Text provided
-=-=-

# Constable Ross R. Potter



## kwflatbed (Dec 29, 2004)

Constable Ross R. Potter Carter County Sixth District Constable's Office, Tennessee

End of Watch: Friday, August 19, 2011

Biographical Info

Age: 81
Tour of Duty: 29 years
Badge Number: Not available

Incident Details

Cause of Death: Automobile accident
Date of Incident: August 4, 2011
Weapon Used: Not available
Suspect Info: Not available

Constable Ross Potter succumbed to injuries sustained in an automobile accident two weeks earlier.

He was traveling on Highway 91 when his department vehicle left the roadway, near Blue Springs Road, and struck a utility pole head-on at approximately 5:30 pm. A civilian passenger in his vehicle was killed in the crash. He was flown to Johnson City Medical Center where he remained in critical condition until passing away.

Constable Potter was a U.S. Navy veteran of the Korean War. He had served as the elected constable of Carter County's Sixth District for 29 years and is survived by four children, six grandchildren, and two great-grandchildren.
Print This Memorial >
Update This Memorial >

Agency Contact Information

Carter County Sixth District Constable's Office
c/o Carter County Sheriff
900 East Elk Avenue
Elizabethton, TN 37643


----------



## ShmitDiesel (May 21, 2010)

RIP, Sir


----------



## SPINMASS (Jan 30, 2004)

RIP Sir


----------



## DEI8 (Jan 20, 2006)

Rest in Peace


----------



## Guest (Aug 23, 2011)

RIP Constable Potter.

I'll point out the elephant in the living room....does anyone else think it's a bit much to be in a law enforcement position at age 81?


----------

-=-=-

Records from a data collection
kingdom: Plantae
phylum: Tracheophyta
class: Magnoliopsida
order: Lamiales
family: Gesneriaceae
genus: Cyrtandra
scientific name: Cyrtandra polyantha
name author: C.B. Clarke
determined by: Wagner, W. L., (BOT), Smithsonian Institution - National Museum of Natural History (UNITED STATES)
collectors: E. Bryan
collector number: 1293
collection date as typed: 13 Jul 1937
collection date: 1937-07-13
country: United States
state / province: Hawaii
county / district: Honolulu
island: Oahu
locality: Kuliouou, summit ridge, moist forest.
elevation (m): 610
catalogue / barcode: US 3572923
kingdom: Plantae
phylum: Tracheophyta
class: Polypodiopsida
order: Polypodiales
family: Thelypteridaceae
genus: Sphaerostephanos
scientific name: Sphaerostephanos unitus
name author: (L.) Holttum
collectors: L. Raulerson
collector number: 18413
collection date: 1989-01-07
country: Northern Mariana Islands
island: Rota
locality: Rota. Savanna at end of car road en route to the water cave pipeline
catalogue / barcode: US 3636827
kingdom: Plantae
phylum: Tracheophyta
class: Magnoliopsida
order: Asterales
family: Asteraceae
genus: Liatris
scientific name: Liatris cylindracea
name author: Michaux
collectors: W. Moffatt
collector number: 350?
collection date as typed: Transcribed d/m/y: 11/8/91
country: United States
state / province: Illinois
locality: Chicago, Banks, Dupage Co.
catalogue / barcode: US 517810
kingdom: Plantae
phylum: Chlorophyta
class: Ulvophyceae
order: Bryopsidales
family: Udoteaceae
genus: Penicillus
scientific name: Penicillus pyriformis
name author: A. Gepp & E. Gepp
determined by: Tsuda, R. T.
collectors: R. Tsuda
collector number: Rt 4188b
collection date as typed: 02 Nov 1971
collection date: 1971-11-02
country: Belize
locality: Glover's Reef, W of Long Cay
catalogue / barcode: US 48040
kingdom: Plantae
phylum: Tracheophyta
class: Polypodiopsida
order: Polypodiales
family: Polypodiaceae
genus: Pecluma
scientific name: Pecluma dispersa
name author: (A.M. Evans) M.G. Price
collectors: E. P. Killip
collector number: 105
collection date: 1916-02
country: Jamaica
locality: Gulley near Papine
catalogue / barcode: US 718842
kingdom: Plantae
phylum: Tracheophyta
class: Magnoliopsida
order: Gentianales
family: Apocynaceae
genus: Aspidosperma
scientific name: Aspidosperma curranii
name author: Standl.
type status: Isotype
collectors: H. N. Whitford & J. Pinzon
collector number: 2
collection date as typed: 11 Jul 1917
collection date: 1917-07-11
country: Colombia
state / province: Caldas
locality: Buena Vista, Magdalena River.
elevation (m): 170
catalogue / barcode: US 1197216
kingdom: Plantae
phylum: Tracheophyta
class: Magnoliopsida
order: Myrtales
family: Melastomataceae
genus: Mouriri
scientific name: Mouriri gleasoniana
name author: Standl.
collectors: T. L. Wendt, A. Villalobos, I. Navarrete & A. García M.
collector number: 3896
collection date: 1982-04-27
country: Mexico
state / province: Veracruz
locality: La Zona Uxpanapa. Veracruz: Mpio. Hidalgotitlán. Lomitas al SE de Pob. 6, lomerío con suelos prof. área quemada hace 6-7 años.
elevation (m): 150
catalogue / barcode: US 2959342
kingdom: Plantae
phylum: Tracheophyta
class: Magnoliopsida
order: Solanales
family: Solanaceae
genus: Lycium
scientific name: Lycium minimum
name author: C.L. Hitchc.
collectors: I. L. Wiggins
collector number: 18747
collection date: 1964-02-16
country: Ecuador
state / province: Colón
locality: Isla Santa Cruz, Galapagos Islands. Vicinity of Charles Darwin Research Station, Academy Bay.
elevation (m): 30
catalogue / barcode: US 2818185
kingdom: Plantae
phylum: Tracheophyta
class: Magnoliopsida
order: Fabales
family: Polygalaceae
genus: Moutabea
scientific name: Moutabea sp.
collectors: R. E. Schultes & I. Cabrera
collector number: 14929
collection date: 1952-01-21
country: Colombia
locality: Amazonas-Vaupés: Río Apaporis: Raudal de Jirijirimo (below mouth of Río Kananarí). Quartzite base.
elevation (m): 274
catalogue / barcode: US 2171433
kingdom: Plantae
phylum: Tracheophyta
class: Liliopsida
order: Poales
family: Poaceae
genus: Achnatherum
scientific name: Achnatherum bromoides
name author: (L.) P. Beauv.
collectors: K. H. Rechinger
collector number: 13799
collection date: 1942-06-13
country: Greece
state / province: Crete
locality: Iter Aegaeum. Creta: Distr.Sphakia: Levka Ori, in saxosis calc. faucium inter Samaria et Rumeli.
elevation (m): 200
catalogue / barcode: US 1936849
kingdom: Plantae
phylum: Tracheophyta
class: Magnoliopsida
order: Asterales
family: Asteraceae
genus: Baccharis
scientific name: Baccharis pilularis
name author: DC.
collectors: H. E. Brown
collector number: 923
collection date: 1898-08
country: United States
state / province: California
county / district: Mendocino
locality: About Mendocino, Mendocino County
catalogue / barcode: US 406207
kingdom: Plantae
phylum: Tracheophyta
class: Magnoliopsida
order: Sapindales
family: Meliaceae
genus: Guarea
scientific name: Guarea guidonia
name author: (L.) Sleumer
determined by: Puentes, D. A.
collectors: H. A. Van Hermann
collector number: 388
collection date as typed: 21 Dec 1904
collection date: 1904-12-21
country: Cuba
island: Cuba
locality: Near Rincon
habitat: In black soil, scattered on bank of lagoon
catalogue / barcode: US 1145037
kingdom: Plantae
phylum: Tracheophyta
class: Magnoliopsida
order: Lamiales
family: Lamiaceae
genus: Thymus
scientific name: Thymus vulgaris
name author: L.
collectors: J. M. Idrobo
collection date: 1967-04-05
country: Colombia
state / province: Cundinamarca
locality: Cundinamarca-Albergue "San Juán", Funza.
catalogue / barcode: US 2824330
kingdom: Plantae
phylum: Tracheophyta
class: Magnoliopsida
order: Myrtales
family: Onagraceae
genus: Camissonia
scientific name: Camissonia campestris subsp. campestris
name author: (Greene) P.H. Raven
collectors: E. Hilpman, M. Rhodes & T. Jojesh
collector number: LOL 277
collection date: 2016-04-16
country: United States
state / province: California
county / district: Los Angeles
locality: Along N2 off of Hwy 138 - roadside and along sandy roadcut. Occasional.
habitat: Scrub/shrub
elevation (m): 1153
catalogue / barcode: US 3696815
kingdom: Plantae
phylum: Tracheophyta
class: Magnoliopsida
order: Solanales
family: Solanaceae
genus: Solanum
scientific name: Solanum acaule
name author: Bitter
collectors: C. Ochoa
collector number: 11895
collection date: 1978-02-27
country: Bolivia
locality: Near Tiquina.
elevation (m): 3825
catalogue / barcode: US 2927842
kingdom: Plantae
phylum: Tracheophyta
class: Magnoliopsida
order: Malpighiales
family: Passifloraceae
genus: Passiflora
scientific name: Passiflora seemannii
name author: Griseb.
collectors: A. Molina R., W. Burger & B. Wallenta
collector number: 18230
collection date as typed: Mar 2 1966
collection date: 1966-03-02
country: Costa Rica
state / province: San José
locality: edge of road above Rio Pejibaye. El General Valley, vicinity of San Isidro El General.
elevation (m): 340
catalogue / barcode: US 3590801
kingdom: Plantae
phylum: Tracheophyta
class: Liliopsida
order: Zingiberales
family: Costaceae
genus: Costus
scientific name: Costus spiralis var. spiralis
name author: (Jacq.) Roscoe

-=-=-

List of tasks
[a] Decide whether each statement below agrees with the Constable Potter memorial thread, answering yes or no and quoting the deciding words of the thread: (i) the department vehicle left the roadway on Highway 91 near Blue Springs Road; (ii) the civilian passenger survived the crash; (iii) Potter served as the elected constable of Carter County's Sixth District for 29 years.
[b] Print the passage of the Constable Potter memorial thread starting at "Rest in Peace" and ending at "position at age 81?".

Results for the exercise
[a]
(i) Yes: "He was traveling on Highway 91 when his department vehicle left the roadway, near Blue Springs Road"
(ii) No: "A civilian passenger in his vehicle was killed in the crash."
(iii) Yes: "He had served as the elected constable of Carter County's Sixth District for 29 years"

[b]
Rest in Peace


----------



## Guest (Aug 23, 2011)

RIP Constable Potter.

I'll point out the elephant in the living room....does anyone else think it's a bit much to be in a law enforcement position at age 81?